>>snip<<
One other thing, the tags seem to be overlapping with the services' names as shown in the screenshot I have shared. I think it's not just my device. I have checked with different browsers, and the overlapping is persistent. Earlier, when I checked, everything seemed to be fine. Please confirm and rectify.

Hi thanks for this. I think the issue is that your browser isn't maximized: when the window is larger the tags display correctly, but when it’s smaller they shift. I’ll review the code and work on a permanent fix, but for now making the window bigger should resolve it. Thanks again.
My philosophy is simple: "If it’s cheap, it’s expensive." In the crypto space, this rings particularly true.
This could be true sometimes. I mean, if an instant exchange is offering $0.2% fixed rate for any swap, like i saw one service advertising some weeks ago, then that is a red flag and should raise suspicion. But on the other hand, there are services that've been running fine for a while now, and their fee is low and competitive.
So we could question your philosophy and ask: How cheap is 'cheap', in order for it to raise suspicion?
I don't think the fee rate should be the first point of suspicion, it could be one of it though, if it is too 'low'.
Thank you for what you are trying to do for the community.
Thanks for commenting, Z-tight.
Legitimate services run with low fees I can’t stress that enough.

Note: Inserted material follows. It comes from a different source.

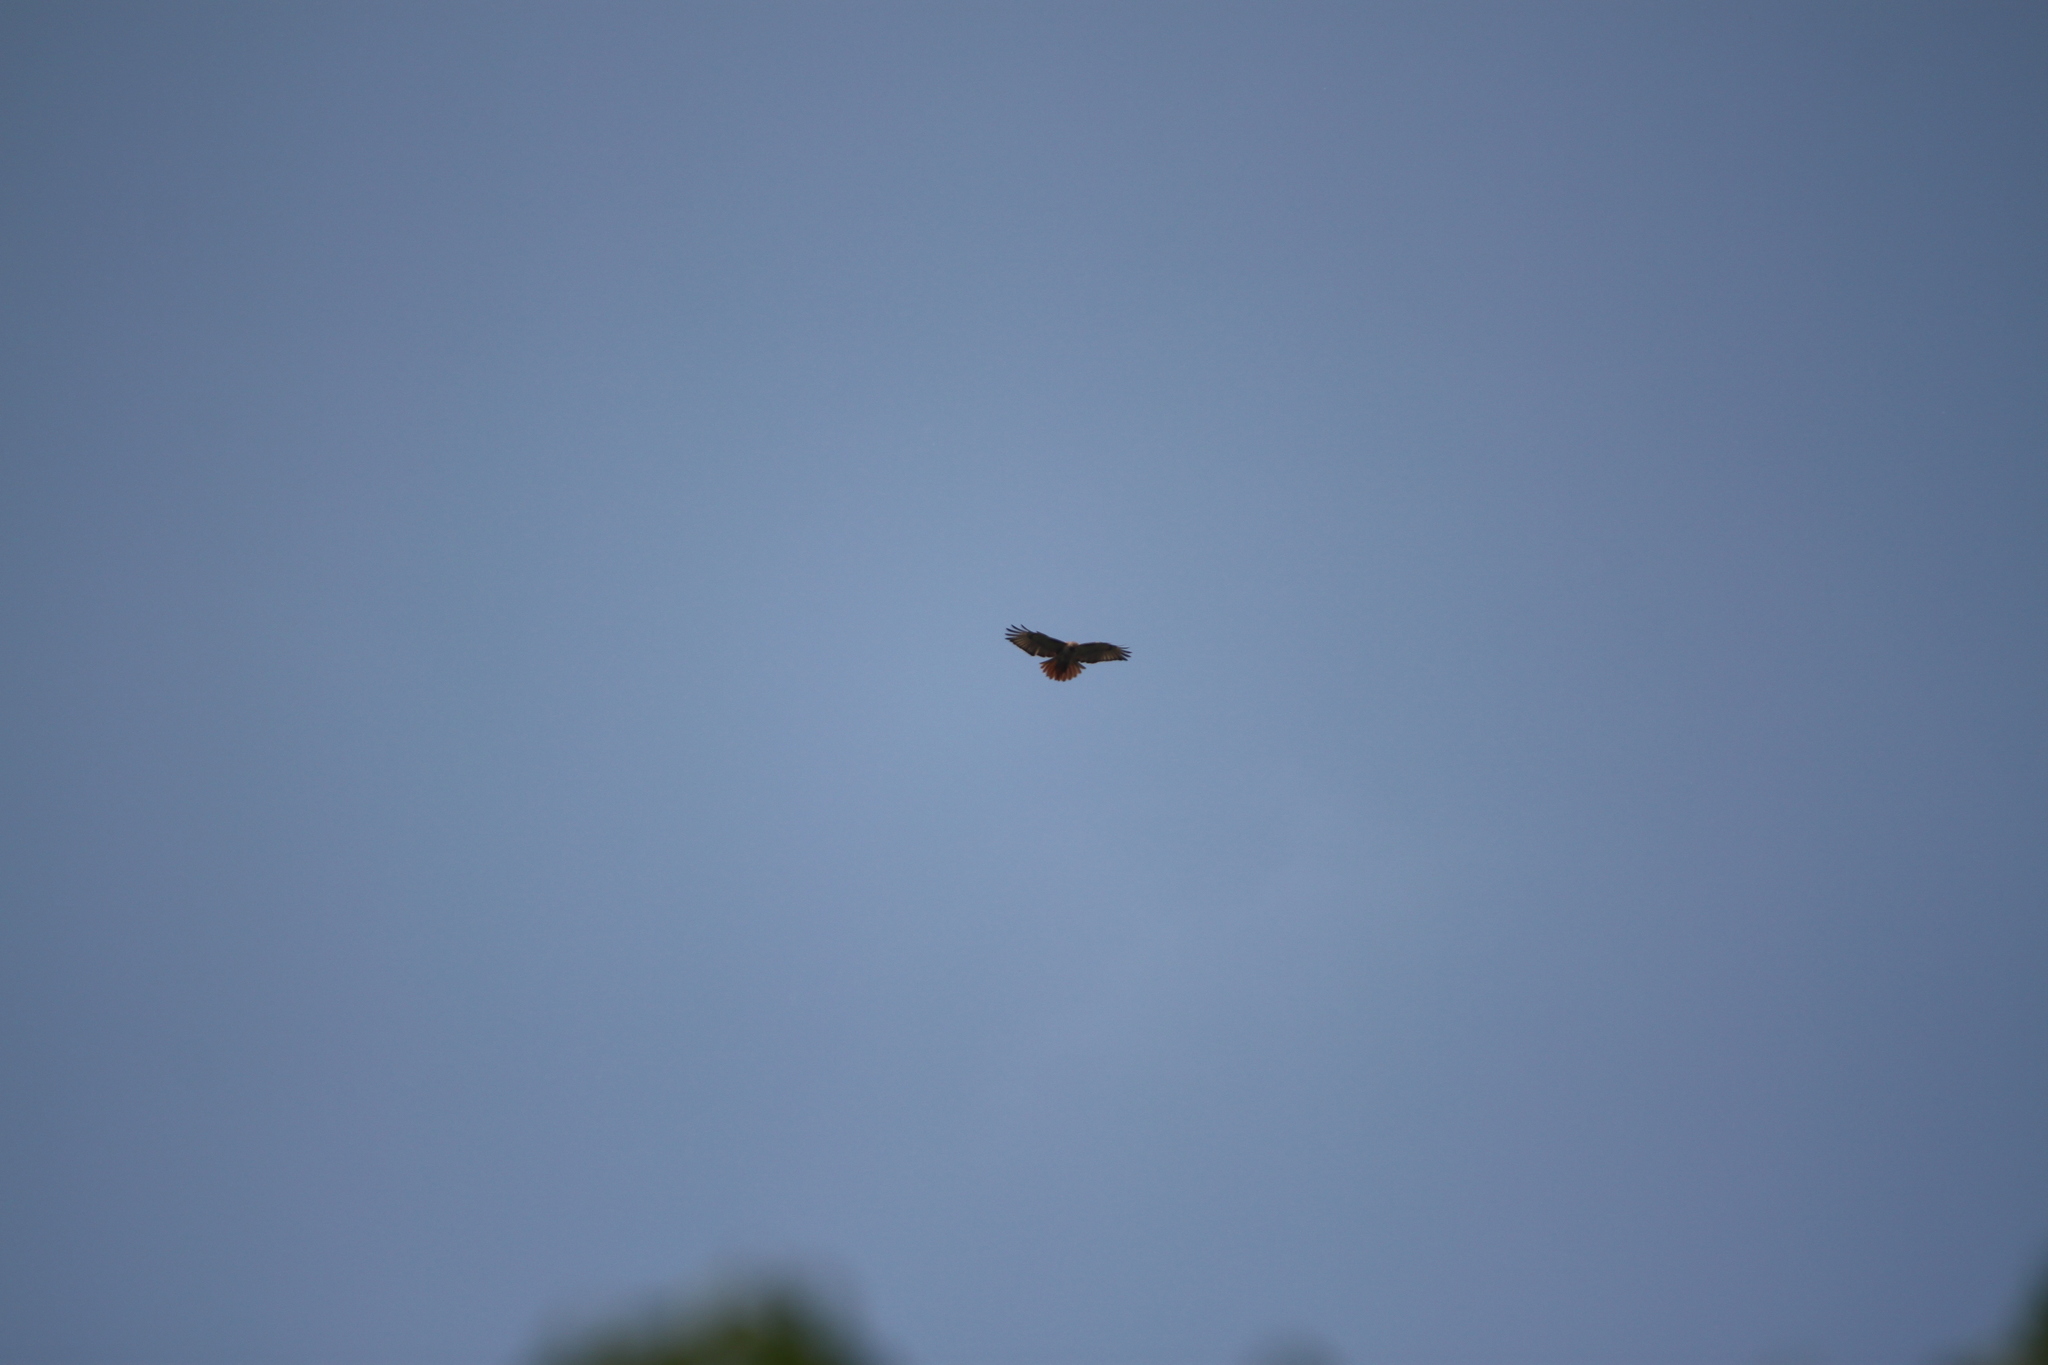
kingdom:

A newly launched no-KYC platform offering 0.1% swap fees is almost certainly a scam; everyone should be very cautious. Even if it’s fine today, it could become dangerous later. This isn’t an isolated issue it’s a warning sign that users must be careful. Which is done by many russian swap sites, if you do high amount swap at once you can get lower fee.
For example, a client recently asked me for a swap rate . I quoted 5% and he thought it was too high, so he used another service which he thinks no-kyc but simply service was using other liquidity providers. His funds were frozen and he later came back to ask for help.